___ Records shown ___

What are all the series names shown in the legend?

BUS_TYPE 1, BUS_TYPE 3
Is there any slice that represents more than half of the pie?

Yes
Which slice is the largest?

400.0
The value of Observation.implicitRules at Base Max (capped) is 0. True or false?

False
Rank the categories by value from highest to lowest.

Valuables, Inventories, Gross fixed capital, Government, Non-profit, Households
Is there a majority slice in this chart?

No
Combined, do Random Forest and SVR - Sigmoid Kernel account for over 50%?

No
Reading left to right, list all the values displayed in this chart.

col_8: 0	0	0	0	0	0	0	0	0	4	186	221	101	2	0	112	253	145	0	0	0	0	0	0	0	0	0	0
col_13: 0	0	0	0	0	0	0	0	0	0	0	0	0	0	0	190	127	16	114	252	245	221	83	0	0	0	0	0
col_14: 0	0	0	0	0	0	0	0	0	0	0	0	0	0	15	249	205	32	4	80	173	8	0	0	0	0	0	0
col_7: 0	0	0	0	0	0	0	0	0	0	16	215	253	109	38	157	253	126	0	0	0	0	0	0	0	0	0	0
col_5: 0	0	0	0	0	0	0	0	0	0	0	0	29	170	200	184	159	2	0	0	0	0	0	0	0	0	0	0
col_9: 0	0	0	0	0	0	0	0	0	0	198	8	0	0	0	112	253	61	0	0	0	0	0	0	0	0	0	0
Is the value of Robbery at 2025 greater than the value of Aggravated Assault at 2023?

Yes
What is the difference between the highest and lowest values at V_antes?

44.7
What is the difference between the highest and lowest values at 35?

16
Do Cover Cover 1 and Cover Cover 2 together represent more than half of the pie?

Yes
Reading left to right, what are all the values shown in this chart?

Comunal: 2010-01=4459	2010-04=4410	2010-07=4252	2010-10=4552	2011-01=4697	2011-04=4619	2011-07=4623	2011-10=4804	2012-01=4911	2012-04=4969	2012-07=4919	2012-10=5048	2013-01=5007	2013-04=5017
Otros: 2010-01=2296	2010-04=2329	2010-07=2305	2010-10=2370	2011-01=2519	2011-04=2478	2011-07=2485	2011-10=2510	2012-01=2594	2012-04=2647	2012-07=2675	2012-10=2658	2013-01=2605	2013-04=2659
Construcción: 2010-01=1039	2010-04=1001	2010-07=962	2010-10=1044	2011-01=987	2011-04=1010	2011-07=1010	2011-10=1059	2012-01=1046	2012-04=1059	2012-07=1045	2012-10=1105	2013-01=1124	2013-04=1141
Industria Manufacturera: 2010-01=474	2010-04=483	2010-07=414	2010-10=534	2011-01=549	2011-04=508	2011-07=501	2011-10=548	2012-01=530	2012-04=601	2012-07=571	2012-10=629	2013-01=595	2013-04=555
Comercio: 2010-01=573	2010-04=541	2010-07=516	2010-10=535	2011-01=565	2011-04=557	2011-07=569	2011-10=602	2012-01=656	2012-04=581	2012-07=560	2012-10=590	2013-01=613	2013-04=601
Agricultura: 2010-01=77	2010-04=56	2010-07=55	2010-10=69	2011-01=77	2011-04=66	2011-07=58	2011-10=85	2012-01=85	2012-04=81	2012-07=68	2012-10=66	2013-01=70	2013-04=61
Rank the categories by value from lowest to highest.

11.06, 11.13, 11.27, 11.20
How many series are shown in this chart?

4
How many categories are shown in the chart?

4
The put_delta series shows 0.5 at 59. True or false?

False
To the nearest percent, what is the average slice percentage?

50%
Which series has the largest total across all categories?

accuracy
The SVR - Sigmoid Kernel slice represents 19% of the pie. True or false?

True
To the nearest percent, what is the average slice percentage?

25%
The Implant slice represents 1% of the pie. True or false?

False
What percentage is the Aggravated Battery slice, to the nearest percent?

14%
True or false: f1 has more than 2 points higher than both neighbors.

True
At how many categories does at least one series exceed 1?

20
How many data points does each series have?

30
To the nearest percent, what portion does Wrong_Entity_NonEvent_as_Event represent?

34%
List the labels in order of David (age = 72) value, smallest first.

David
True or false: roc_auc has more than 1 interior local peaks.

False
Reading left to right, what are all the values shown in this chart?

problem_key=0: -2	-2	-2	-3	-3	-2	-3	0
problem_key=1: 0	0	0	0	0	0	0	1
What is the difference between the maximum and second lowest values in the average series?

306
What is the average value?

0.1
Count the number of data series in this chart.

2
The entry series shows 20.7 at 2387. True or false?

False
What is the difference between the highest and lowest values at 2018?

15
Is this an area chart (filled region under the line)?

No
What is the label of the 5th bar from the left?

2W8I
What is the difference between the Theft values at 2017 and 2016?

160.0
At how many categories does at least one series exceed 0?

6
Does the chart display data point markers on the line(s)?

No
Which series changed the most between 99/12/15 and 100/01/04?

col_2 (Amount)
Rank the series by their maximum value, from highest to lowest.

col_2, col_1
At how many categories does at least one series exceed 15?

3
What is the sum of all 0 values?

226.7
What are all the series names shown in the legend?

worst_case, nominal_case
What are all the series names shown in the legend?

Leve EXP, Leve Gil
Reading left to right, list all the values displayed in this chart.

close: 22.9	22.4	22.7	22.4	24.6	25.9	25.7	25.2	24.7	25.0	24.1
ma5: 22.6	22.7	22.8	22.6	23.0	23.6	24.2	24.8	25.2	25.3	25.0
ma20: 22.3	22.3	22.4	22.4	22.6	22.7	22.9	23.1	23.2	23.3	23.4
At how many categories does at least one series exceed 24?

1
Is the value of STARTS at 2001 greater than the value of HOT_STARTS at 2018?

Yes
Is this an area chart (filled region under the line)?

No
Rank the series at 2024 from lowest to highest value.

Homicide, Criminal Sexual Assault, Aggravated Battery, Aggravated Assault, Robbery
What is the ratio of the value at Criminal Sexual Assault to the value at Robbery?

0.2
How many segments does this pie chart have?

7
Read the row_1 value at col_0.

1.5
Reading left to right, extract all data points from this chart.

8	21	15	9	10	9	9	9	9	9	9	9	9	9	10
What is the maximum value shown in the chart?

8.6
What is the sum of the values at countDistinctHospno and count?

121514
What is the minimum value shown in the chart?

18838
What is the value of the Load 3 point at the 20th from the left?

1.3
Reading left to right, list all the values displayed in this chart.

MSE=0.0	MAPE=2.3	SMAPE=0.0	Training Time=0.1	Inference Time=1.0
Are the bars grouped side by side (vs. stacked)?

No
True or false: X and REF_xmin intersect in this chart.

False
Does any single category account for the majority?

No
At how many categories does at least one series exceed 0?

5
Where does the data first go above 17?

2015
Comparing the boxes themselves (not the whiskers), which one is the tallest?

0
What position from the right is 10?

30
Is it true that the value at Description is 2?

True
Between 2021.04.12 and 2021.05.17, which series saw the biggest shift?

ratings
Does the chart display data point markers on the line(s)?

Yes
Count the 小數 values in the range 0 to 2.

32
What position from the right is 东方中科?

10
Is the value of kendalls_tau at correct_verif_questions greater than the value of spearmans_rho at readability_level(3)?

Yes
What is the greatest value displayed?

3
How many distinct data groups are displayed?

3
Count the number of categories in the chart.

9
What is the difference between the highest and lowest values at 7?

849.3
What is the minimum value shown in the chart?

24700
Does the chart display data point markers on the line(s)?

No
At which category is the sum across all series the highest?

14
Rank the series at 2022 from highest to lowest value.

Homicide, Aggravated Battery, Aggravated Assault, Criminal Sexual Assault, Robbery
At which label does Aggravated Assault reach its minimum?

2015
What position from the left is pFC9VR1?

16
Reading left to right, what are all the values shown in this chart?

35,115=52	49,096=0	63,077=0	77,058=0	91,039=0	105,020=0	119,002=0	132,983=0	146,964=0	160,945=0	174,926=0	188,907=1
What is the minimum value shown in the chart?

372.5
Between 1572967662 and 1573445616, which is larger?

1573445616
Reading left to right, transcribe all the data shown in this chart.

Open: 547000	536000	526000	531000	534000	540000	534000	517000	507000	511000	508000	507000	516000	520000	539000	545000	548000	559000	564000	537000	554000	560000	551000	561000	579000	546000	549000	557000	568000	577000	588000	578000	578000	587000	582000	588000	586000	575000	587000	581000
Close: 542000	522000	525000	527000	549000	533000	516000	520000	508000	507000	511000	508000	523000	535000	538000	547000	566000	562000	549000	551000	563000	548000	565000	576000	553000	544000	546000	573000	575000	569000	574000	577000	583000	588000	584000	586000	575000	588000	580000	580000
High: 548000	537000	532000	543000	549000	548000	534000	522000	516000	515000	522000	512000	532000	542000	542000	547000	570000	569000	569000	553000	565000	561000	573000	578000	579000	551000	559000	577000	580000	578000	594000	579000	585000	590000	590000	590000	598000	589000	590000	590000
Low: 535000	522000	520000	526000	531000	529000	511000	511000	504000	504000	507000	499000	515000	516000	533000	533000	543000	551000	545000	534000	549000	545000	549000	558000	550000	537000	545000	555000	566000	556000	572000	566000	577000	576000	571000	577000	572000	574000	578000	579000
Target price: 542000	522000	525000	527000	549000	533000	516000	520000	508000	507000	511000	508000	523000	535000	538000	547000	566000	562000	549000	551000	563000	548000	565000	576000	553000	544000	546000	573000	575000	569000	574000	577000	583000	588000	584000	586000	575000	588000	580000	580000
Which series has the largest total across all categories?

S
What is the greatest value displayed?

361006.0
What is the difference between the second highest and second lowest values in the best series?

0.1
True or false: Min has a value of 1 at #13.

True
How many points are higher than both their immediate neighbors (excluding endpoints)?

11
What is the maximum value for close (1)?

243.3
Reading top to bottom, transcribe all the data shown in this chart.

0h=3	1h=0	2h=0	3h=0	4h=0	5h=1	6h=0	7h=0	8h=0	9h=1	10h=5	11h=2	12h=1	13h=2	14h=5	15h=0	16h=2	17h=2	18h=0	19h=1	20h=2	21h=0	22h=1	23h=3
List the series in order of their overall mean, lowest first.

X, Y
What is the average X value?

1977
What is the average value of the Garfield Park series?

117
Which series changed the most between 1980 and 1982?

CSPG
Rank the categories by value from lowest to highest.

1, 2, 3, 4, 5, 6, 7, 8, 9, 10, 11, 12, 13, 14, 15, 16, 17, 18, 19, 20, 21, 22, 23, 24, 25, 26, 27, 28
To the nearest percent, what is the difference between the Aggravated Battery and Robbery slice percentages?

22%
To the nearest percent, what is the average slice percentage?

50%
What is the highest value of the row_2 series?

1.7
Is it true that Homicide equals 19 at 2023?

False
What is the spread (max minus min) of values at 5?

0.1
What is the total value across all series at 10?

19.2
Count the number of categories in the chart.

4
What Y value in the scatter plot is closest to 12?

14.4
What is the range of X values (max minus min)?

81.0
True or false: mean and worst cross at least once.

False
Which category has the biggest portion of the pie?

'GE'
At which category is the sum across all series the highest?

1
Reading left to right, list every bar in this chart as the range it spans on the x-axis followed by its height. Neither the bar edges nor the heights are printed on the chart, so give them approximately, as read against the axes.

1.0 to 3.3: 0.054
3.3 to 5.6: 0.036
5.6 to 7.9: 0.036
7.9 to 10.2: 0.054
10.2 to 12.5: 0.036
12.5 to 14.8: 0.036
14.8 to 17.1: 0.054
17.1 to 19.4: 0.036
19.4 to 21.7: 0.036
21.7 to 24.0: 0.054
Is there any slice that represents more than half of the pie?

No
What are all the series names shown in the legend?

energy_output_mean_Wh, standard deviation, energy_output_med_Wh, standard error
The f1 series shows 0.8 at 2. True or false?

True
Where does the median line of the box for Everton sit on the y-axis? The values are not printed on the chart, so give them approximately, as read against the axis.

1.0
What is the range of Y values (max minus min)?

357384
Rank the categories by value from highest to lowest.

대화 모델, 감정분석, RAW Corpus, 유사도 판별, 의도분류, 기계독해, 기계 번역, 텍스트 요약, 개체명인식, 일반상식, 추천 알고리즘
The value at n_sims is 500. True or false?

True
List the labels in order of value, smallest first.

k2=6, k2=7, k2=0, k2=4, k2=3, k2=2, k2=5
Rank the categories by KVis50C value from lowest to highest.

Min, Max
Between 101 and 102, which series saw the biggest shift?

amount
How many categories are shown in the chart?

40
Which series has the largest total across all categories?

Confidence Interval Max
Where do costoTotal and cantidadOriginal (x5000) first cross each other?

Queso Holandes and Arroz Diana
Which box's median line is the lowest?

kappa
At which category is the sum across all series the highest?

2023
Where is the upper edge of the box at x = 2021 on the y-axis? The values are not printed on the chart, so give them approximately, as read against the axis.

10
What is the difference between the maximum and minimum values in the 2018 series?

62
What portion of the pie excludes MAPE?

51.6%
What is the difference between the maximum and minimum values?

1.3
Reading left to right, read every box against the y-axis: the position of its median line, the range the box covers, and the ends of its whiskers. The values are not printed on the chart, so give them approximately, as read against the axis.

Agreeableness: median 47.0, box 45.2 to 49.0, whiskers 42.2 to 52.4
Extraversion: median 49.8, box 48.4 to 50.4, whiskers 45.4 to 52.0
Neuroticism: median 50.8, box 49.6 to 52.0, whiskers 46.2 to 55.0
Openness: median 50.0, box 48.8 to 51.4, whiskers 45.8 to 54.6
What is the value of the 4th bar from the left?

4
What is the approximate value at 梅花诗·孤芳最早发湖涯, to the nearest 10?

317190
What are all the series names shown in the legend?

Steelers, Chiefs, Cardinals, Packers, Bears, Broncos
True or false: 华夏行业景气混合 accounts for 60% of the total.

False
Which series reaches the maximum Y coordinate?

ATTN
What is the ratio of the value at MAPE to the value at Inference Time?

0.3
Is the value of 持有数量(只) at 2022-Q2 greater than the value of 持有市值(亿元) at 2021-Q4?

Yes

___

▶ Goal of the exercise: Switch "chart" to "graph" in the listing from the line with "Homicide, Criminal Sexual" to the line with "Reading left to right, extract", and give back only those lines with nothing else altered.

▶ Solution for this problem:
Homicide, Criminal Sexual Assault, Aggravated Battery, Aggravated Assault, Robbery
What is the ratio of the value at Criminal Sexual Assault to the value at Robbery?

0.2
How many segments does this pie graph have?

7
Read the row_1 value at col_0.

1.5
Reading left to right, extract all data points from this graph.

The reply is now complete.